3) Adults have a clear objective of what they want to be able to accomplish on the instrument – youngsters just know they're supposed to practice the next assignment, and aren't really aware as they get better with each passing year until they can play quite difficult music they wouldn't have believed possible when they began.

4) Adults have mastered many things in their lives, some quite easily, and they get frustrated when an instrument doesn't come as easily as a lot of other things – youngsters are just learning how to master things and each new step is a wonderful achievement for them.

5) Adults are professional in their employment and take pride in maintaining a professional image and in achieving professional results. It is often hard for adults to accept anything less than a professional result in anything they do – youngsters don't have the same intangible concept of “professional results.” Youngsters are often quite happy simply to have the teacher compliment them.

6) The body/mind connection and coordination which music requires is not usually tapped in the same way in other areas of adult life. For children, this isn't anything special because so much of what they do is teaching them new connections between mind and body, but for adults this can be a challenge.

Adults have several obstacles in their way, none of which is insurmountable but must be understood in advance in order to have as little impact on an adult student's progress as possible:

  • Work demands
  • Family demands
  • Home maintenance/repair/improvement
Often these demands fluctuate in how much time they require of a person, and this can lead to great frustration when it interferes with lesson times or with practice time. Practicing for 10-15 minutes, if done every day, can help a student continue to progress through days or weeks when a more traditional half-hour of practice isn't possible. Even 5 minutes, if used wisely on a daily basis, can keep a student from slipping backwards musically. The concept of “I have to practice for 30 minutes!” can lead to great frustration. A good teacher will understand the demands on an adult student's time and won't always expect the same amount of weekly practice. The teacher can help the adult student minimize frustration and maximize effective use of any available time. Adult students may also need to realize that time may need to come from other personal activities and they may need to prioritize practice over watching TV, playing computer games or spending time online, etc., as do students of all ages.

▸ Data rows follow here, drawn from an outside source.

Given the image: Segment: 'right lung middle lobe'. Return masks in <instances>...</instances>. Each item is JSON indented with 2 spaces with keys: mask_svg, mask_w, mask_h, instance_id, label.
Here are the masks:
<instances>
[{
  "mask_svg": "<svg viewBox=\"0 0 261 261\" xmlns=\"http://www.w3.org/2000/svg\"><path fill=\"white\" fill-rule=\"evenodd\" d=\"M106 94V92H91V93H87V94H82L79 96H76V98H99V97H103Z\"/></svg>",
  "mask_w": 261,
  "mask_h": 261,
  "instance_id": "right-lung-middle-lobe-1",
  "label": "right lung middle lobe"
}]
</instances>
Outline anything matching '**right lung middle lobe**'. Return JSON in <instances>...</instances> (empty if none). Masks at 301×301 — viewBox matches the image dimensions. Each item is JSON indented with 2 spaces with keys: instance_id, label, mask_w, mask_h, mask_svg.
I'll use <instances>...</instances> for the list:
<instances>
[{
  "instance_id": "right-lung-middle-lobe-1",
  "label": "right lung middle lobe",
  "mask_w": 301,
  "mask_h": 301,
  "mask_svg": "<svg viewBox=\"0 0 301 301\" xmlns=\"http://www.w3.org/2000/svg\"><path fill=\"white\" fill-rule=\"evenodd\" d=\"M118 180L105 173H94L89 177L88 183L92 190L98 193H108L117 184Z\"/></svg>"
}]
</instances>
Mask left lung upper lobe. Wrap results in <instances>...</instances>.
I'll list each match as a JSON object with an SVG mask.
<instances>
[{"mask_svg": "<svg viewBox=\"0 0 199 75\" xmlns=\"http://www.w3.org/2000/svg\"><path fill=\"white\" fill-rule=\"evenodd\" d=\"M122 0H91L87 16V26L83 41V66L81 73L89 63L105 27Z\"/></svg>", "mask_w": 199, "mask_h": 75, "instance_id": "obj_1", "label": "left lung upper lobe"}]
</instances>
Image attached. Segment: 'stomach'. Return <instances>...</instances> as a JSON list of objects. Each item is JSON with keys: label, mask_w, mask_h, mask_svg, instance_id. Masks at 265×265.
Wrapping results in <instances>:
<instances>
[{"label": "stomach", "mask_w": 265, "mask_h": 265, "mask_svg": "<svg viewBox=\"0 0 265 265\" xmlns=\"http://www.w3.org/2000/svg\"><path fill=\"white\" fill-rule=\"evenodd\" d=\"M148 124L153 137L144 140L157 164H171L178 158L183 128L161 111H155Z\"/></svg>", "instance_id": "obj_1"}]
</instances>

All of these obstacles can be overcome if the adult student and the music teacher keep things in proper perspective: Music is supposed to be an enrichment of life, not a frustration. Do the best you can with the time you have available, and progress will be made. Don't expect to sound like a professional performer in 6 months. You may never sound like a professional performer and that's perfectly acceptable. You will find your own level of musical involvement which will provide you with great satisfaction, as long as you are flexible in your goals.